Syifa menyadari bahwa untuk bisa bertahan, ia tidak cukup hanya mengandalkan semangat sesaat. Ia membangun kebiasaan, menyusun prioritas, membuat perencanaan, dan disiplin terhadap waktu. Di balik itu semua, ia juga belajar satu hal penting mengenali batas dirinya sendiri.
Bagi Syifa, menjadi produktif bukan berarti memaksakan diri tanpa henti. Ia tetap memberi ruang untuk istirahat, untuk bernapas, dan untuk kembali menguatkan diri. Karena ia tahu, perjalanan panjang hanya bisa ditempuh oleh mereka yang mampu menjaga keseimbangan.

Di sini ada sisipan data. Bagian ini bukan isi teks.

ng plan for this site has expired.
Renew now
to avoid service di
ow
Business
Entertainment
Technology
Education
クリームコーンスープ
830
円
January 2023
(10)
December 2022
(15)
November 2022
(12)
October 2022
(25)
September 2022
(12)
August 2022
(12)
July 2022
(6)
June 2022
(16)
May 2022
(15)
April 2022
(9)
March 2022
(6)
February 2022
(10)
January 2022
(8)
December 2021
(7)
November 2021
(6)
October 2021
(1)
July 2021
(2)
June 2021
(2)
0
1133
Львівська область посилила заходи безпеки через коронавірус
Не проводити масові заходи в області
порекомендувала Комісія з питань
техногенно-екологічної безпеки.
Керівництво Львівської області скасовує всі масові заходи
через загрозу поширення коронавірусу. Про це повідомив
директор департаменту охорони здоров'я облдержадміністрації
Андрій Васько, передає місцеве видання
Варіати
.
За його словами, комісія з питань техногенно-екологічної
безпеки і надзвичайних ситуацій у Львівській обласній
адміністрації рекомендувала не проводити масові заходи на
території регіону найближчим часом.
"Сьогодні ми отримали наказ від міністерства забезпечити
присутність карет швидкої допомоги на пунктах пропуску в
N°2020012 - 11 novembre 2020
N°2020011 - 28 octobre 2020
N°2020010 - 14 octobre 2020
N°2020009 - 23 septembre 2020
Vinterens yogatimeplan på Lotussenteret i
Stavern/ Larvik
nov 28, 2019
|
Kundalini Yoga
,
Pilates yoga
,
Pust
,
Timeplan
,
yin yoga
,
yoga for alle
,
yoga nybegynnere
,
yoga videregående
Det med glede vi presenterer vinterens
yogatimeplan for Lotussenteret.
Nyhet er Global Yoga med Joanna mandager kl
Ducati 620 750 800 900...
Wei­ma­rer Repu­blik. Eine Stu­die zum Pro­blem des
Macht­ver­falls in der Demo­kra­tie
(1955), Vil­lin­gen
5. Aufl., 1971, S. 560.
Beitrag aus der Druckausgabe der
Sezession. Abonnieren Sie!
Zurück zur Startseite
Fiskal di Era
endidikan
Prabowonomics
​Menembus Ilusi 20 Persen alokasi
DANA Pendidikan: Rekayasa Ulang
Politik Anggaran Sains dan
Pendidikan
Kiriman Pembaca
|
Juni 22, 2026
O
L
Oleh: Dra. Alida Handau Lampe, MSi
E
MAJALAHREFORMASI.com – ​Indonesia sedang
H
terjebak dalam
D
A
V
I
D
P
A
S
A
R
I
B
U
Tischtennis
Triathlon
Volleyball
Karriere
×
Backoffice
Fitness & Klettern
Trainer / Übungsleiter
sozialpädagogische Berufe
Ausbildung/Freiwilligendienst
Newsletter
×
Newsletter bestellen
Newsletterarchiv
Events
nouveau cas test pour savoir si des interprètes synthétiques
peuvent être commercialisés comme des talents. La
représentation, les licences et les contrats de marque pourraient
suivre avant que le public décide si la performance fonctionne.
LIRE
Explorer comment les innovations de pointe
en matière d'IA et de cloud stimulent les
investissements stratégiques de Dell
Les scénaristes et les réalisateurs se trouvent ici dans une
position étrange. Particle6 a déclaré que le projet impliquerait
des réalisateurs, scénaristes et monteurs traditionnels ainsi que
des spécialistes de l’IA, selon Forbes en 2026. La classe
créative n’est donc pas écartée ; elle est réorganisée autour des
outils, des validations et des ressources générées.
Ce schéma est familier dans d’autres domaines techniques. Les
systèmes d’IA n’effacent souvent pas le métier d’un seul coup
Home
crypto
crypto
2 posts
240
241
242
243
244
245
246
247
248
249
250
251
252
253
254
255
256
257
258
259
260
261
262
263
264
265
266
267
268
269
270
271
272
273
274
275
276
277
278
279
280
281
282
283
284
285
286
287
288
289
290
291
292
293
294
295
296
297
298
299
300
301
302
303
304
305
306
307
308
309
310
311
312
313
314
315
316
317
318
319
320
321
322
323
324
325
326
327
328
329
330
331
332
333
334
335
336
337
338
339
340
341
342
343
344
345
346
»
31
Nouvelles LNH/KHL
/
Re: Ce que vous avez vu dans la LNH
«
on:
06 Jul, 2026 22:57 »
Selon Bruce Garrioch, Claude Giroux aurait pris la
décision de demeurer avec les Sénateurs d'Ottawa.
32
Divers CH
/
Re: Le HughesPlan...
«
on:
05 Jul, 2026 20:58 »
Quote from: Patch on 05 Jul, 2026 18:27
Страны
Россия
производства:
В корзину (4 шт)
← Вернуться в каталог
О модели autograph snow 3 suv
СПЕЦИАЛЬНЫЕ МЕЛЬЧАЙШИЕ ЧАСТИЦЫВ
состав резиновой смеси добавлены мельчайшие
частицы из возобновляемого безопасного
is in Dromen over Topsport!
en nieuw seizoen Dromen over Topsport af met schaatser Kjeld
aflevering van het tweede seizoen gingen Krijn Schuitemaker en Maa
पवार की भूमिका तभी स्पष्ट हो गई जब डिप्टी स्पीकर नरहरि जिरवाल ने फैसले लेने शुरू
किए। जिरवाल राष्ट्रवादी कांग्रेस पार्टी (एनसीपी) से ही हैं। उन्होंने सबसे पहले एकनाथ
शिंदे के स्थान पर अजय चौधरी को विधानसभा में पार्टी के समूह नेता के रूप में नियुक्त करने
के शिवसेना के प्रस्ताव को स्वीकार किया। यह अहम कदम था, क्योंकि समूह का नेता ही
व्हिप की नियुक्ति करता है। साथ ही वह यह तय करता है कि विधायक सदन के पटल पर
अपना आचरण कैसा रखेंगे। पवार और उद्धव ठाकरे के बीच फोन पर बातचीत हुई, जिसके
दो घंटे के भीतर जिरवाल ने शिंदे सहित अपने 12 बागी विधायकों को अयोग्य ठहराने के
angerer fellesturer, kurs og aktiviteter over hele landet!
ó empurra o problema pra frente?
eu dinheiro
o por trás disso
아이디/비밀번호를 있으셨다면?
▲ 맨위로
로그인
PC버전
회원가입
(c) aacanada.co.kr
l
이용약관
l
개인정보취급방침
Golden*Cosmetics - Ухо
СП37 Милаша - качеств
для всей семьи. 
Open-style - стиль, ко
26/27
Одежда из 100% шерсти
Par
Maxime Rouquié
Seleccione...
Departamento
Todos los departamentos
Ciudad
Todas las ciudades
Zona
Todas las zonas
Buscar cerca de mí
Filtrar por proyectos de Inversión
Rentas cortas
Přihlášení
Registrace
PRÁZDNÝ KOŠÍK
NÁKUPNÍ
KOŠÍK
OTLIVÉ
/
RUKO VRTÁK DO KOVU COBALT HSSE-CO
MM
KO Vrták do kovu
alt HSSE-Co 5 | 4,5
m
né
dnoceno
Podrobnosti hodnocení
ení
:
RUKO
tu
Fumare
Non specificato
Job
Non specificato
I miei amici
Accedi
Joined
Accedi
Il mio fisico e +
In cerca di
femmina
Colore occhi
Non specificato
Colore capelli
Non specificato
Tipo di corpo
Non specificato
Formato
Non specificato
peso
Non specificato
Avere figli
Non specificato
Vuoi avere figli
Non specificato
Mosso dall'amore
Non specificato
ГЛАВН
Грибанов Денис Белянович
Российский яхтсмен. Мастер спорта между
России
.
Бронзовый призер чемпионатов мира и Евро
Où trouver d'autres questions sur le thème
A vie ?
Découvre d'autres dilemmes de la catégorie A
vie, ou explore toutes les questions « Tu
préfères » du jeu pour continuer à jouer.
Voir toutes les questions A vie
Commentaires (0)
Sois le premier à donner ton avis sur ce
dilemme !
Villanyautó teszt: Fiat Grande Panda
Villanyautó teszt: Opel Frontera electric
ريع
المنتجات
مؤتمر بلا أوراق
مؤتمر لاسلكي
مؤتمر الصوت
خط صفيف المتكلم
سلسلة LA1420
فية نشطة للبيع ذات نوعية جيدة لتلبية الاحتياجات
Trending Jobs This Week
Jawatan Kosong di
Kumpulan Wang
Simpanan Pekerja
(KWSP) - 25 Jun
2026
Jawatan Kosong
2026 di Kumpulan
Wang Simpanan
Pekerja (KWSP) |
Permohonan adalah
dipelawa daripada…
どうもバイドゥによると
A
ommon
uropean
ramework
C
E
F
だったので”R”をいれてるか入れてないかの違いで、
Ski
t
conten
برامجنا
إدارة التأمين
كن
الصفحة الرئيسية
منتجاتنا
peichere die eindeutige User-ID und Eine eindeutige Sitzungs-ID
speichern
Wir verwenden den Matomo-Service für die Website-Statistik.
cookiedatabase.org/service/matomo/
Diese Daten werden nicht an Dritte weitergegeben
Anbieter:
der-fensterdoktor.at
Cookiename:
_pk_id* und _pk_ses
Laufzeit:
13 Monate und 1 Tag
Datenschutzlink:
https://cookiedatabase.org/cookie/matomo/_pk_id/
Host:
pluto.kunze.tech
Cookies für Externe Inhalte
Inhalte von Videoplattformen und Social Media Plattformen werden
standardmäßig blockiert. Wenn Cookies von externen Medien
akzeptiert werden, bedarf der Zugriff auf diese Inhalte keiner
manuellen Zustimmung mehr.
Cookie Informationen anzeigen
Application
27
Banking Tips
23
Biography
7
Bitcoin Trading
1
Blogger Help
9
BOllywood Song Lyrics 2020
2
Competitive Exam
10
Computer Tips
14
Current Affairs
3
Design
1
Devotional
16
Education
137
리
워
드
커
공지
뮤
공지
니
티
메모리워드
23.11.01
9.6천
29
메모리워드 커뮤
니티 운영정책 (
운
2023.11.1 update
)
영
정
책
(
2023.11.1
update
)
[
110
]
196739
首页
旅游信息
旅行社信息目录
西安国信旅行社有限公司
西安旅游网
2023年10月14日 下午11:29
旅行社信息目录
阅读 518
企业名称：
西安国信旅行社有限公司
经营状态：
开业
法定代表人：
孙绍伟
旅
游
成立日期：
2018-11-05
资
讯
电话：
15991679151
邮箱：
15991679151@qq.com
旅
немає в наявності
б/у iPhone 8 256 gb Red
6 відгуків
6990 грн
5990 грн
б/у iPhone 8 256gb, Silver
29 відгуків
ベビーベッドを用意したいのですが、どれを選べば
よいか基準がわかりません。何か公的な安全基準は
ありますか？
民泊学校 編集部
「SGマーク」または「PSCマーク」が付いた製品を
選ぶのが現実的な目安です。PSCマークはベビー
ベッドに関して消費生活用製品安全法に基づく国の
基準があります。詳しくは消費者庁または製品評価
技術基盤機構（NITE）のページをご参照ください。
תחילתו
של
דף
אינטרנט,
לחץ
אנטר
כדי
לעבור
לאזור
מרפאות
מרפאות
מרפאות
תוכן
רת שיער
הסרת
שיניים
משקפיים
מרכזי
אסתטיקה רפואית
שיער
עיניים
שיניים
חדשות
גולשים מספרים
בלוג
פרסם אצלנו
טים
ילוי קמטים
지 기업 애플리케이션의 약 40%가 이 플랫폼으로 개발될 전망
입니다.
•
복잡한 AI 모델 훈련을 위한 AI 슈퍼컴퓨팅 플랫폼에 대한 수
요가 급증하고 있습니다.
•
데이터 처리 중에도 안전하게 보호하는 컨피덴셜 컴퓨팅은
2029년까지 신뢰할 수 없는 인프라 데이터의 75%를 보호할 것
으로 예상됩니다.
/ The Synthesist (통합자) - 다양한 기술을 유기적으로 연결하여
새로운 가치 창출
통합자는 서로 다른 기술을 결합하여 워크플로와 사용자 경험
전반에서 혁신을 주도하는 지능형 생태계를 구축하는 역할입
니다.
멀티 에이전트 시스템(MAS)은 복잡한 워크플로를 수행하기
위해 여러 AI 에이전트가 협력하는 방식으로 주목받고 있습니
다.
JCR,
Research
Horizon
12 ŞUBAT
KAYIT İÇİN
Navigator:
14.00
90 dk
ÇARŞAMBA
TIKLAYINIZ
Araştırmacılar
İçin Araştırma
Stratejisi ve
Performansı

Pilihan Syifa terhadap bidang Sistem dan Teknologi Informasi bukanlah kebetulan. Sejak awal, ia tertarik pada bagaimana teknologi bisa menjadi solusi nyata bagi kehidupan. Selama kuliah, pemahaman itu semakin dalam bahwa ilmu tidak berhenti di ruang kelas. “Pendidikan harus adaptif, aplikatif, dan relevan dengan kebutuhan industri,” ujarnya.
Prinsip itu pula yang ia bawa dalam tugas akhirnya. Melalui skripsi berjudul “Pengembangan Sistem Prediksi Employee Attrition Menggunakan Algoritma Random Forest di PT ASDP Indonesia Ferry (Persero)”, Syifa mencoba menjawab persoalan nyata dengan pendekatan teknologi berbasis data.
Namun perjalanan akademiknya tidak hanya diwarnai oleh penelitian dan angka. Ada pengalaman yang membentuknya secara utuh, salah satunya saat mengikuti Bangkit Academy sebagai Machine Learning Cohort. Di sana, ia belajar, berkolaborasi lintas universitas, dan menghadapi tantangan dunia nyata. Usahanya pun berbuah manis ketika timnya meraih Best Team Award dalam proyek capstone.
Di sisi lain, lapangan basket juga menjadi ruang belajar yang tak kalah penting. Bersama tim OBB UNJ, Syifa belajar tentang disiplin, kerja sama, dan mental kompetitif. hal-hal yang tidak selalu diajarkan di ruang kelas, tetapi sangat menentukan dalam kehidupan.
Di balik semua pencapaian itu, Syifa tidak pernah berjalan sendirian. Ada keluarga yang menjadi sumber doa dan kekuatan. Ada dosen yang membimbing dan membuka cara berpikirnya. Ada teman-teman yang menjadi tempat berbagi lelah dan semangat.
Ketika akhirnya namanya diumumkan sebagai wisudawan terbaik, rasa yang muncul bukan hanya bangga tetapi juga kesadaran. “Ini bukan akhir, tapi awal dari perjalanan yang lebih besar,” katanya.
Bagi Syifa, gelar terbaik bukanlah garis finish. Ia adalah titik awal untuk melangkah lebih jauh, untuk terus belajar, dan untuk memberi dampak yang lebih luas.
Kepada mahasiswa yang sedang berjuang menyelesaikan tugas akhir, ia menitipkan tipsnya untuk tetap konsisten, jangan mudah menyerah, dan jangan takut untuk bertanya.
“Dalam setiap proses, baik keberhasilan maupun kegagalan, saya belajar memaknai perjalanan, membentuk cara berpikir, dan menguatkan diri. Dari situlah saya terus bertumbuh, bukan hanya sebagai mahasiswa, tetapi juga sebagai pribadi yang lebih utuh.” pesannya.
Ke depan, Syifa ingin terus mengembangkan diri di bidang data science dan artificial intelligence. Ia juga membuka kemungkinan untuk melanjutkan studi, sebagai langkah untuk memperdalam ilmu dan memperluas kontribusi.